I had been under the impression that two points define a line, and three a plane.

So assuming we have three (non-collinear) points: A, B and C, with position vectors $\boldsymbol{a} , \boldsymbol{b} ,$ and $\boldsymbol{c}$, respectively. Then, by considering a general point on the plane, P, with position vector $\boldsymbol{r}$, and making a parallelogram, it is possible to show that

$\begin{array}{ccc}

\vec{AP} &=& \lambda \vec{AC} + \mu \vec{AB} \\
\boldsymbol{r} - \boldsymbol{a} & = & \lambda \left( \boldsymbol{c} - \boldsymbol{a} \right) + \mu \left( \boldsymbol{b} - \boldsymbol{a} \right)

\end{array}$

So, in my eyes, this method seems to uniquely define the plane.

However, if we say that $\boldsymbol{a} = \left( \begin{array}{c}

a_1 \\
a_2 \\
a_3

\end{array} \right)$
, and $\boldsymbol{b} = \left( \begin{array}{c}

b_1 \\
b_2 \\
b_3

\end{array} \right)$
and $\boldsymbol{c} = \left( \begin{array}{c}

c_1 \\
c_2 \\
c_3

\end{array} \right)$
, then considering that the general form for a plane is $px + qy + rz = d$, we have but three equations:

$a_1 p + a_2 q + a_3 r = d$,
$b_1 p + b_2 q + b_3 r = d$ and
$c_1 p + c_3 q + c_3 r = d$,

and four variables. Therefore, there must exist multiple solutions. So, it seems to me, that this method does not define a plane uniquely - which leaves me a little confused, as I cannot imagine how three points could not define a plane uniquely.

Any suggestions much appreciated.

2. Hmm from what I remember in multivariable calculus, planes are defined by their normal vector, and the 2 vectors that sweep out the plane, the only problem is that you can have a lot of vectors that have the same span (like if you take i and j that sweeps out the xy plane but you can take i,j and rotate them clockwise 45 degrees and they still sweep out the same plane)

3. Originally Posted by Harry1W
I had been under the impression that two points define a line, and three a plane.

So assuming we have three (non-collinear) points: A, B and C, with position vectors $\boldsymbol{a} , \boldsymbol{b} ,$ and $\boldsymbol{c}$, respectively.

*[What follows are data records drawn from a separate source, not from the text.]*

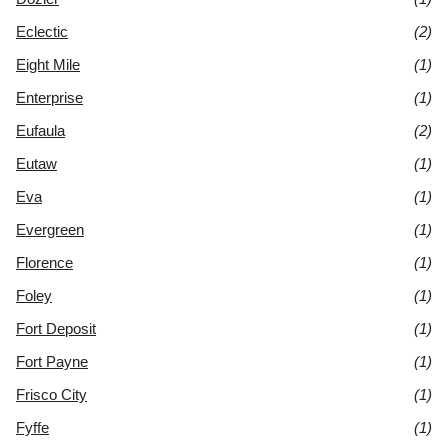
Eclectic
(2)
Eight Mile
(1)
Enterprise
(1)
Eufaula
(2)
Eutaw
(1)
Eva
(1)
Evergreen
(1)
Florence
(1)
Foley
(1)
Fort Deposit
(1)
Fort Payne
(1)
Frisco City
(1)
Fyffe
(1)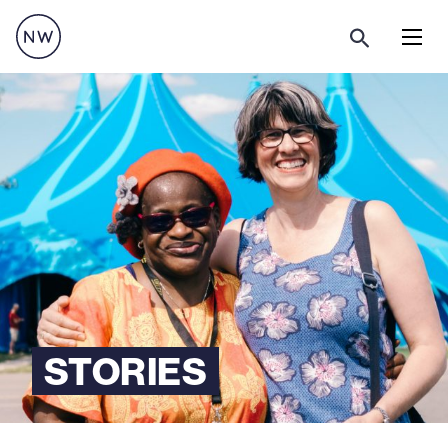
Menu
STORIES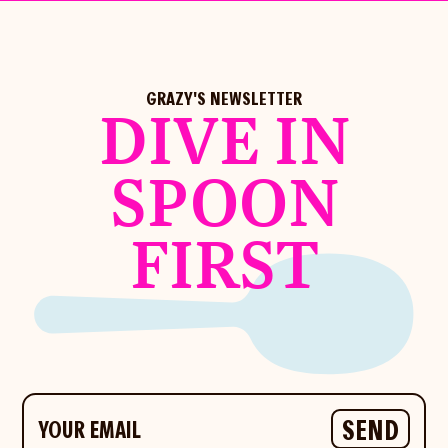
GRAZY'S NEWSLETTER
DIVE IN
SPOON
FIRST
Your email
SEND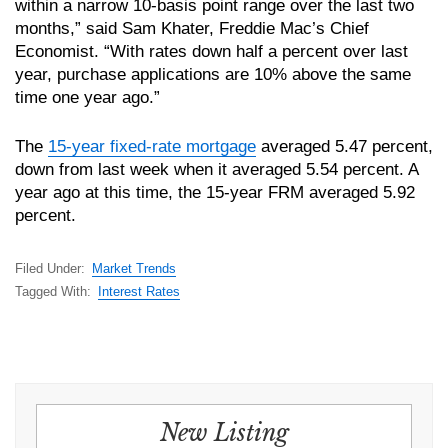
within a narrow 10-basis point range over the last two
months,” said Sam Khater, Freddie Mac’s Chief
Economist. “With rates down half a percent over last
year, purchase applications are 10% above the same
time one year ago.”
The
15-year fixed-rate mortgage
averaged 5.47 percent,
down from last week when it averaged 5.54 percent. A
year ago at this time, the 15-year FRM averaged 5.92
percent.
Filed Under:
Market Trends
Tagged With:
Interest Rates
New Listing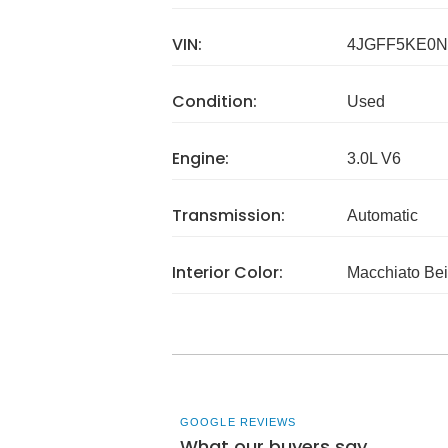
VIN:
4JGFF5KE0N
Condition:
Used
Engine:
3.0L V6
Transmission:
Automatic
Interior Color:
Macchiato Bei
GOOGLE REVIEWS
What our buyers say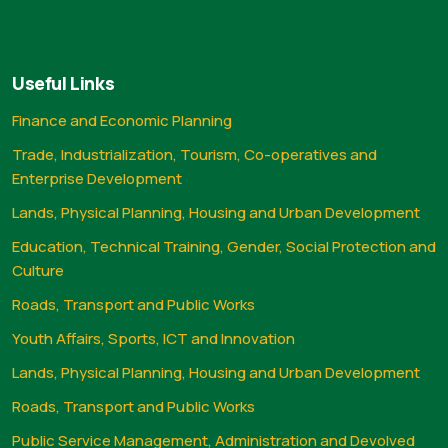
Useful Links
Finance and Economic Planning
Trade, Industrialization, Tourism, Co-operatives and
Enterprise Development
Lands, Physical Planning, Housing and Urban Development
Education, Technical Training, Gender, Social Protection and
Culture
Roads, Transport and Public Works
Youth Affairs, Sports, ICT and Innovation
Lands, Physical Planning, Housing and Urban Development
Roads, Transport and Public Works
Public Service Management, Administration and Devolved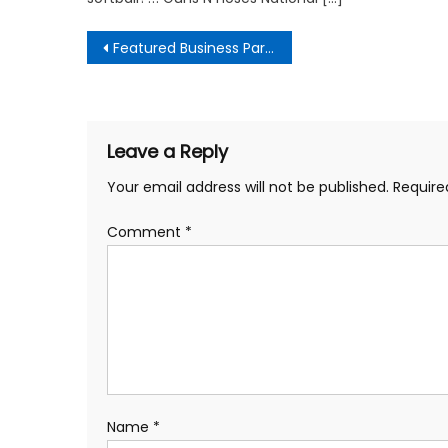
Post
Featured Business Partners
navigation
Leave a Reply
Your email address will not be published.
Require
Comment
*
Name
*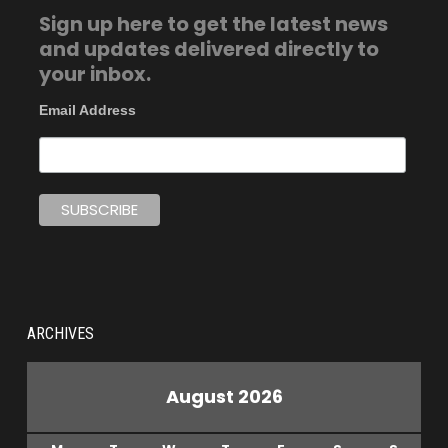
Sign up here to get the latest news
and updates delivered directly to
your inbox.
Email Address
ARCHIVES
August 2026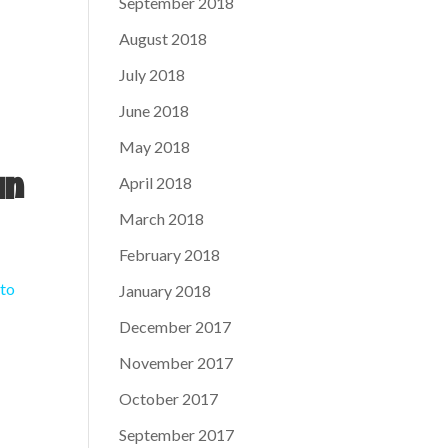
September 2018
August 2018
July 2018
June 2018
May 2018
April 2018
in
March 2018
February 2018
 to
January 2018
December 2017
November 2017
October 2017
September 2017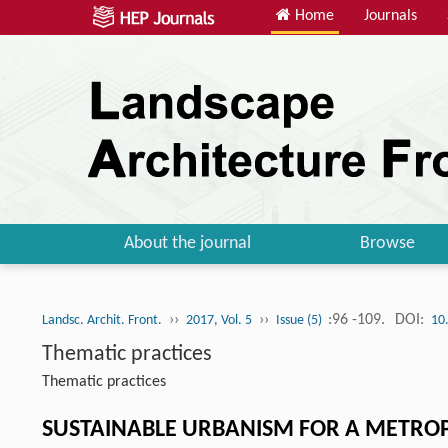
Home
Journals
About the journal
Browse
››
››
:96 -109.
DOI:
Landsc. Archit. Front.
2017, Vol. 5
Issue (5)
10
Thematic practices
Thematic practices
SUSTAINABLE URBANISM FOR A METROP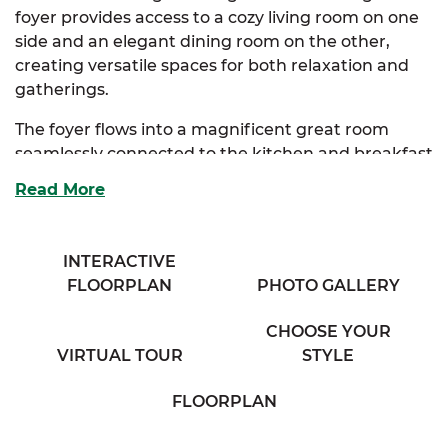
foyer provides access to a cozy living room on one
side and an elegant dining room on the other,
creating versatile spaces for both relaxation and
gatherings.
The foyer flows into a magnificent great room
seamlessly connected to the kitchen and breakfast
nook. The kitchen offers ample storage, an
Read More
extended eating bar overlooking the great room,
and a beautiful bay window that fills the space
with natural light.
INTERACTIVE
FLOORPLAN
PHOTO GALLERY
The luxurious primary suite, conveniently
accessible from the kitchen, boasts an expansive
CHOOSE YOUR
walk-in closet, a large full bathroom with his & her
VIRTUAL TOUR
STYLE
sinks, and a linen closet for extra storage. Two
additional bedrooms provide generous storage
FLOORPLAN
and share access to a charming full bath in the
hallway.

Then, by considering a general point on the plane, P, with position vector $\boldsymbol{r}$, and making a parallelogram, it is possible to show that

$\begin{array}{ccc}

\vec{AP} &=& \lambda \vec{AC} + \mu \vec{AB} \\
\boldsymbol{r} - \boldsymbol{a} & = & \lambda \left( \boldsymbol{c} - \boldsymbol{a} \right) + \mu \left( \boldsymbol{b} - \boldsymbol{a} \right)

\end{array}$

So, in my eyes, this method seems to uniquely define the plane.

However, if we say that $\boldsymbol{a} = \left( \begin{array}{c}

a_1 \\
a_2 \\
a_3

\end{array} \right)$
, and $\boldsymbol{b} = \left( \begin{array}{c}

b_1 \\
b_2 \\
b_3

\end{array} \right)$
and $\boldsymbol{c} = \left( \begin{array}{c}

c_1 \\
c_2 \\
c_3

\end{array} \right)$
, then considering that the general form for a plane is $px + qy + rz = d$, we have but three equations:

$a_1 p + a_2 q + a_3 r = d$,
$b_1 p + b_2 q + b_3 r = d$ and
$c_1 p + c_3 q + c_3 r = d$,

and four variables. Therefore, there must exist multiple solutions. So, it seems to me, that this method does not define a plane uniquely - which leaves me a little confused, as I cannot imagine how three points could not define a plane uniquely.

Any suggestions much appreciated.
There exist multiple solutions and therefore multiple equations but only one plane. If px+ qy+ rz= d, then multiplying each number by the same thing, say a, gives (ap)x+ (aq)y+ (ar)z= ad, a different equation for the same plane.

4. Ah that makes a lot of sense. Thank you!